East Charlotte Street was Congressman Mike McIntyre’s first stop in Wrightsville Beach during a coastal tour of his district.
On Thursday, April 24, McIntyre headed to Public Beach Access No. 24 to witness and discuss ongoing beach renourishment projects where the past weekend’s weather caused severe beach strand erosion.
“Wrightsville Beach has, and I kid you not, what we consider the gold standard of beach renourishment, and I’ve always said that not just here but at meetings in Washington,” McIntyre said.
Bob Keistler, U.S. Army Corps of Engineers project manager, showed the congressman a map of the 2014 Wrightsville Beach Coastal Storm Damage Reduction project. Crews began pumping sand Wednesday, April 23, at noon.
Earlier Thursday morning, the corps was granted an extension to continue work during the environmental window for sea turtles’ nesting season through midnight May 31.
“We would like to finish before Memorial Day,” Keistler said.
McIntyre, who is soon retiring after 18 years serving in the U.S. House of Representatives, commended Wrightsville Beach’s renourishment efforts.
“You all have done a great job and we appreciate the example you have set, and we’re glad to be able to help you too,” McIntyre said. “…We want to be able to share this beauty of the good Lord’s creation, and we want to be able to maintain it. That’s why it’s such an environmental treasure, but it’s also an economic engine.”
The second and final stop was Public Beach Access No. 31 at Chadborne Street, where pipes were pumping sand and water and bulldozers were operating beyond orange fencing.
Keistler explained the renourishment process, saying crews would travel north on the beach strand moving pipes as they go until they reach the Holiday Inn Resort.
McIntyre said in the past that every administration, whether Democratic or Republican, prioritizes areas other than the coast.
“It is a perpetual problem, because that’s why those of the coastal areas have to be ever vigilant,” McIntyre said. “There’s always a problem, because other representatives who are from inland areas of the country don’t understand the importance of beach renourishment. I don’t know of any other federal program that’s gives you a 320:1 ratio of return on investment. In other words, for every $1 spent on beach renourishment, it generates $320 in revenue.

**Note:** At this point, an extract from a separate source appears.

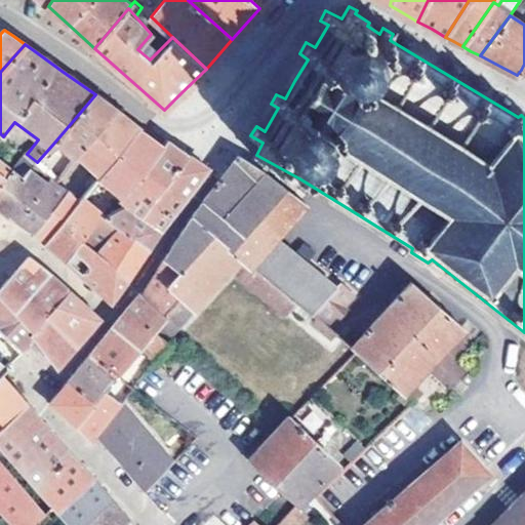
[(74,159),(78,154),(113,108),(106,102),(95,94),(53,144),(74,159)]
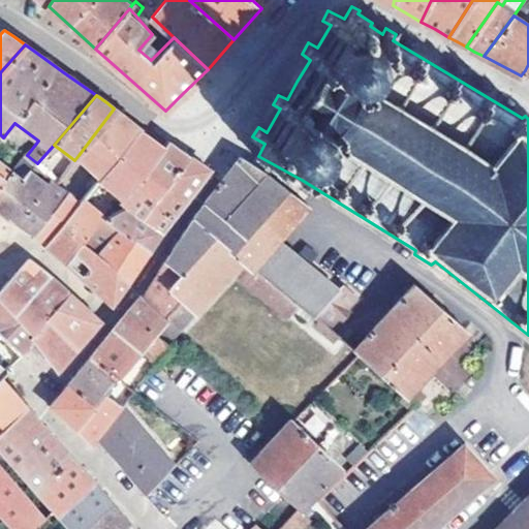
[(68,192),(81,201),(138,127),(130,120),(114,109),(79,155),(90,164),(68,192)]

I have yet to find or hear of any other federal program that gives that kind of return.”
McIntyre left Wrightsville Beach and headed to Ocean Isle Beach to look at the beach renourishment project underway there.
“We’re going from Sunset Beach all the way to Surf City,” McIntyre said.
Afterward, Wrightsville Beach Mayor Bill Blair said McIntyre has done a lot for Wrightsville Beach and called him a friend of the town.
“Going forward, I think the beach renourishment dollars will be more difficult to secure,” Blair said, adding the town will have to work closely with the person who fills McIntyre’s seat to ensure continuity.